## TASKS TO PERFORM
1) Report every line of the listing that contains the string "start", matching case exactly.
2) Please write the next part of the comment thread on property damage and Flock, picking up from where it stops.

Comment by toomuchtodo
4 days ago
You're free to your opinion. Property is just property, it is nothing special. Rule of law is highly dynamic and a shared delusion. Damaging or destruction of property is not violence, it is a property crime at best. In the scope of Flock, it is well documented as having been misused, illegally in many cases, by law enforcement and those with access to its systems [1] [2] [3].
> there are alternatives
This does not consistently appear to be the case in the US unfortunately.
[1] https://www.eff.org/deeplinks/2025/12/effs-investigations-ex...
[2] https://www.aclu.org/news/privacy-technology/flock-roundup
> Damaging or destruction of property is not violence.
you wouldn't consider someone vandalizing your home or the infrastructure in your neighborhood to be violence? of course it is violence, an attack on the place i live (whether that's limited to just my home or to the larger community i live in) is an attack on me
is it not violence to, for example, burn down a business where people work in if you do it at a time where no one is around to get immediately hurt as a consequence? can i not call the financial damage caused both to the workers and the owners of that place violence?

## RECORD EXTRACTS

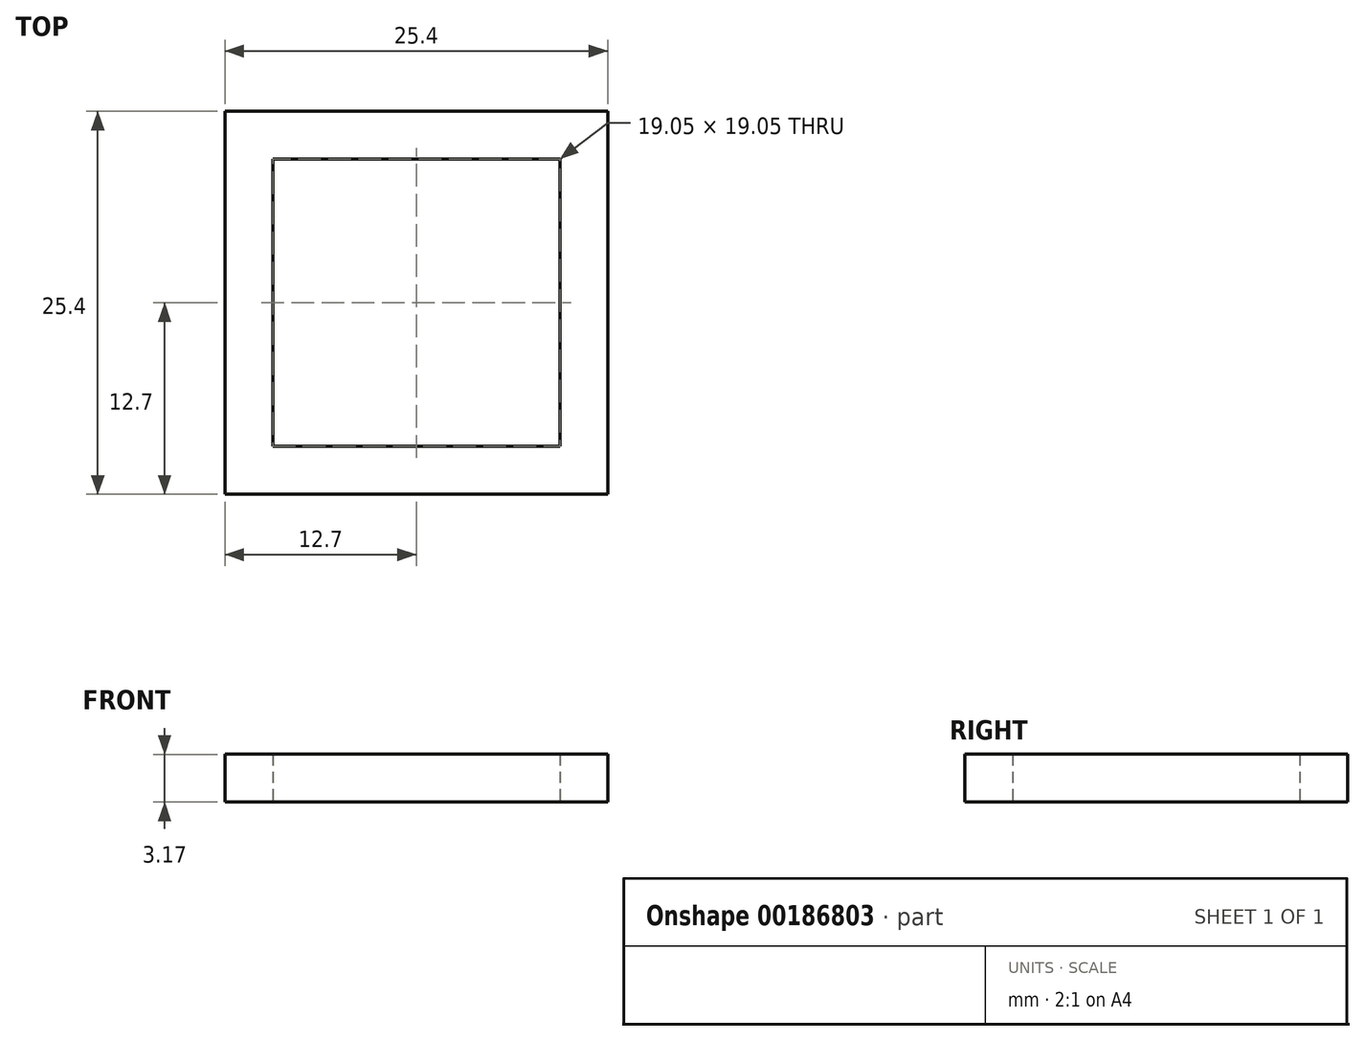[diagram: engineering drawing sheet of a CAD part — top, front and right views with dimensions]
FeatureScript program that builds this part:
annotation { "Feature Type Name" : "Feature", "Feature Type Description" : "" }
export const myFeature = defineFeature(function(context is Context, id is Id, definition is map)
    precondition{}
    {
        {
            var Q0;
            Q0=qCreatedBy(makeId("Top.planeOp"),FACE);
            var sketch = newSketch(context, id + "F0", { "sketchPlane" : qUnion([Q0])});
            skLineSegment(sketch, "E0.bottom", {"start": v(-12.7, 12.7) * mm, "end": v(12.7, 12.7) * mm});
            skLineSegment(sketch, "E0.top", {"start": v(-12.7, -12.7) * mm, "end": v(12.7, -12.7) * mm});
            skLineSegment(sketch, "E0.left", {"start": v(-12.7, 12.7) * mm, "end": v(-12.7, -12.7) * mm});
            skLineSegment(sketch, "E0.right", {"start": v(12.7, 12.7) * mm, "end": v(12.7, -12.7) * mm});
            skLineSegment(sketch, "E1.bottom", {"start": v(-9.53, 9.52) * mm, "end": v(9.53, 9.52) * mm});
            skLineSegment(sketch, "E1.top", {"start": v(-9.53, -9.53) * mm, "end": v(9.53, -9.53) * mm});
            skLineSegment(sketch, "E1.left", {"start": v(-9.53, 9.52) * mm, "end": v(-9.53, -9.53) * mm});
            skLineSegment(sketch, "E1.right", {"start": v(9.53, 9.52) * mm, "end": v(9.53, -9.53) * mm});
            skSolve(sketch);
        }
        {
            var Q0;
            Q0 = qSketchRegion(id + "F0", true);
            extrude(context, id + "F1", {"entities" : qUnion([Q0]), "depth" : 3.17 * mm});
        }
    });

## TASK-BY-TASK OUTPUTS
1)
            skLineSegment(sketch, "E0.bottom", {"start": v(-12.7, 12.7) * mm, "end": v(12.7, 12.7) * mm});
            skLineSegment(sketch, "E0.top", {"start": v(-12.7, -12.7) * mm, "end": v(12.7, -12.7) * mm});
            skLineSegment(sketch, "E0.left", {"start": v(-12.7, 12.7) * mm, "end": v(-12.7, -12.7) * mm});
            skLineSegment(sketch, "E0.right", {"start": v(12.7, 12.7) * mm, "end": v(12.7, -12.7) * mm});
            skLineSegment(sketch, "E1.bottom", {"start": v(-9.53, 9.52) * mm, "end": v(9.53, 9.52) * mm});
            skLineSegment(sketch, "E1.top", {"start": v(-9.53, -9.53) * mm, "end": v(9.53, -9.53) * mm});
            skLineSegment(sketch, "E1.left", {"start": v(-9.53, 9.52) * mm, "end": v(-9.53, -9.53) * mm});
            skLineSegment(sketch, "E1.right", {"start": v(9.53, 9.52) * mm, "end": v(9.53, -9.53) * mm});

2)
I fail to see the equivalence between taking out a surveillance camera that is violating people's privacy with the other things that you list. Arguing like that is simply not going to work.
the person i replied to made a broad "destroying property is not violence" claim, the scope of the conversation is more than just that
also, i consider a security camera in a place i live to be security infrastructure, you should not be able to come into a place and do act like a vigilante imposing your view on what should and should not be recorded through force, if you have a problem with the way things work you should try to work within the law
again, this is what separates civilization from chaos
2 replies →
> you wouldn't consider someone vandalizing your home or the infrastructure in your neighborhood to be violence?
Very obviously not. Words have meaning. You are misusing words to garner emotional support for your preferred political position.
Burning down anything (including a business) is arson. Not violence. It only becomes violence if people are present and at imminent risk of physical harm.
Financial damage is not violence. Speech is not violence. Please take your doublespeak back to reddit; it doesn't belong on HN.
I agree with your basic position, but most definitions of the word violence that I could find included the notion of: destroying things with intent to intimidate through fear of harm, threats such as brandishing weapons, and so on. It's not as simple as 'you didn't touch me so you didn't do violence' - and it makes sense when you consider the case of robbery at gunpoint.
That being said - the destruction of flock cameras is in no way violence. No one sees that and takes it as a threat of harm - at least no one acting in an honest way.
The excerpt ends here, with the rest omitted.